Kalter Cyberkrieg

22.03.2013
G DATA Blog

In den vergangenen Monaten wurde dem Thema „Cyberkrieg“ in den Medien ein erstaunlich hohes Maß an Aufmerksamkeit zuteil. In Blogs, Zeitungen und im Fernsehen – überall hören wir Stellungnahmen dazu, dass wir kurz vor dem Ausbruch eines Cyberkriegs stehen. Doch stimmt das überhaupt?

Wenn ich das Wort „Krieg“ höre, denke ich an eine Situation, in der mindestens zwei Seiten einander angreifen. Und diese Angriffe führen zu Opfern. Dies müsste also auch bei einem so genannten Cyberkrieg der Fall sein. Doch so etwas gab es bisher noch nie. Und ganz ehrlich, ich glaube auch nicht, dass es bald dazu kommen wird.

Das Wort „Cyberkrieg“ wird häufig dann verwendet, wenn eine vermeintliche Waffe entdeckt wird. Beispiele dafür sind Flame, Duqu und Gauss. Diese Software wurde gegen bestimmte Ziele im Nahen Osten als Spionage-Tools eingesetzt. Da Infektionen mit dieser Malware mehr oder weniger auf diejenigen Regionen begrenzt blieben, für die sie eigentlich auch konzipiert waren, und da wenig Kollateralschaden entstand, lassen sich diese Angriffe mit gezielten Bombenabwürfen vergleichen. Doch kam es bei diesem Szenario weder zu Opfern noch zu gegenseitigen Angriffen. Folglich handelt es sich nicht um einen Cyberkrieg. Bei diesen Vorkommnissen handelt es sich ganz einfach um verschiedene Spionagemaßnahmen; um Cyberspionage, wenn man so will, aber sicher nicht um einen Krieg.

Kann man daraus also folgern, dass es für Länder und Staaten Zeitverschwendung ist, Strategien für den Cyberkrieg zu entwickeln, wenn gar kein solcher Krieg droht?
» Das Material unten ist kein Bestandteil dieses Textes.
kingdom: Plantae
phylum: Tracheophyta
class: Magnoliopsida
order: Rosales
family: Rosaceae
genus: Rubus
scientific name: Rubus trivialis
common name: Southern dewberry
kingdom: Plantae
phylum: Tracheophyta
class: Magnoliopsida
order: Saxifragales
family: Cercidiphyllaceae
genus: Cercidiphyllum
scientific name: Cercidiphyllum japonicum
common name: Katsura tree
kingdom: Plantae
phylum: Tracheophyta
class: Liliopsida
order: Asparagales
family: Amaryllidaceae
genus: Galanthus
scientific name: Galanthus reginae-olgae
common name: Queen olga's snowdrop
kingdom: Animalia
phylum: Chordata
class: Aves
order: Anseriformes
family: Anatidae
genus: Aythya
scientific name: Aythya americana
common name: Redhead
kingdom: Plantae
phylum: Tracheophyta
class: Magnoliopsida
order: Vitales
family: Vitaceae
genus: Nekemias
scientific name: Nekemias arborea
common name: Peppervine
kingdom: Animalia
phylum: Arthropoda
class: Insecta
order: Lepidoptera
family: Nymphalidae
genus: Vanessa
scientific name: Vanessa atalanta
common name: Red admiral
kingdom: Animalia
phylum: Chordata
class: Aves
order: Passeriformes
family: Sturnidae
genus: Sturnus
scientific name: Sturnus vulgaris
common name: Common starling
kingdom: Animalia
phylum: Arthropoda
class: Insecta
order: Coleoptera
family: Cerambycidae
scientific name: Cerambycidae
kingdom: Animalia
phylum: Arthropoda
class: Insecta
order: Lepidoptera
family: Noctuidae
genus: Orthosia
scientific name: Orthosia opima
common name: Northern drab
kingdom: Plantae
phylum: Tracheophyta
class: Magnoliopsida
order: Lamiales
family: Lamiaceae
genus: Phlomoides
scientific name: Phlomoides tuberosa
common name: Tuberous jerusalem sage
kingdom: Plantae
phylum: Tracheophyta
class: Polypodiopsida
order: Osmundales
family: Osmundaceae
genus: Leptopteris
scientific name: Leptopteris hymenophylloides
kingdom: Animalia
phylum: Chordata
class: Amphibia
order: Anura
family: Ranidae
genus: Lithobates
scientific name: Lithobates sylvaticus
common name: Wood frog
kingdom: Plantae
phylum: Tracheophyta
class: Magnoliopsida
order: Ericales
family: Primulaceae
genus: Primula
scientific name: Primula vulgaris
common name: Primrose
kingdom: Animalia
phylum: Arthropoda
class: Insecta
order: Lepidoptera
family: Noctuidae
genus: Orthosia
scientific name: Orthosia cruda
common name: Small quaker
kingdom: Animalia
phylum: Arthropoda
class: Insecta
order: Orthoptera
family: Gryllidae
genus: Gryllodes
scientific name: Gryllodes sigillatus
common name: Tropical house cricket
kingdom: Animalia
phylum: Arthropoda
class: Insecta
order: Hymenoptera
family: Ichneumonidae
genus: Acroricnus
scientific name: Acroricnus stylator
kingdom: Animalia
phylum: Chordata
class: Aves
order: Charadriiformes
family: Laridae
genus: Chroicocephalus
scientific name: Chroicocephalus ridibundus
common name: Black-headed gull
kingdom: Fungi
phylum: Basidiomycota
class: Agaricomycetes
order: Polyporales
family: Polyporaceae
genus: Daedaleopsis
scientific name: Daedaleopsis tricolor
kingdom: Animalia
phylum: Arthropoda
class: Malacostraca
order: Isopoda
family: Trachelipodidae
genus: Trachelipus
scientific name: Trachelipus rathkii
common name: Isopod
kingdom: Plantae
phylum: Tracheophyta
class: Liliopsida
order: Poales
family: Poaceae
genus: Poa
Die Antwort, meine Antwort zumindest, lautet: nein. Ich denke, es muss über bestimmte Szenarien nachgedacht werden und auch entschieden werden, welche Maßnahmen bei einem Cyber-Angriff auf ein Land zu ergreifen sind. Denken Sie nur an einen feindlichen Angriff gegen die Wasser- oder Stromversorgungsunternehmen eines Landes.
Bei solchen Angriffen könnte es sehr wohl zivile Opfer geben. Daher ist es gerechtfertigt, Maßnahmenpläne zu entwickeln. Diese Pläne können Leben retten. Außerdem können sie auch ungerechtfertigte Angriffe gegen den vermeintlichen Aggressor verhindern, durch die die Lage erst recht außer Kontrolle geriete. Kurzum kann eine gute Vorbereitung auf den Cyberkrieg verhindern, dass ein solcher Krieg tatsächlich ausbricht.

Zwischenzeitlich möchte ich dringend an Sie alle appellieren, die immer wieder aufgedeckten Cyberangriffe richtig einzuordnen. Benennen Sie diese Vorkommnisse bitte so, wie es sich gehört, nämlich als Cyberspionage bzw. Cybersabotage. Ich bin auch nicht für das Wort Cyberterrorismus. Dieses Wort klingt zwar sensationell und spektakulär, und es verführt Leser leicht dazu, einen bestimmten Artikel zu lesen. Doch all diese Aufmerksamkeit der Medien für ein Phänomen, das es in Wirklichkeit gar nicht gibt, kann auch Ängste schüren. Noch niemals gab es bisher tatsächlich einen Terrorangriff über das Internet. Natürlich nutzen auch Terroristen das Internet für den Austausch und die Verbreitung ihrer extremen Ideen und ihrer Propaganda sowie zum Rekrutieren neuer Mitstreiter. Doch einen Angriff, dem tatsächlich Menschen zum Opfer fielen, gab es bisher noch nicht.

Der falsche Gebrauch von Wörtern wie Cyberkrieg und Cyberterrorismus, der Ängste schüren soll, erinnert mich stark an das politische Klima der 1960er und 70er Jahre: an die Zeit des Kalten Krieges. Jener „Krieg“ fußte im Wesentlichen auf Misstrauen und Argwohn dem Gegner gegenüber und auf einer lähmenden Angst, dass der Gegner angreifen könnte. Wer weiß, vielleicht werden wir in einigen Jahrzehnten auf unser jetziges Zeitalter zurückschauen, das dann vielleicht als Kalter Cyberkrieg bezeichnet wird.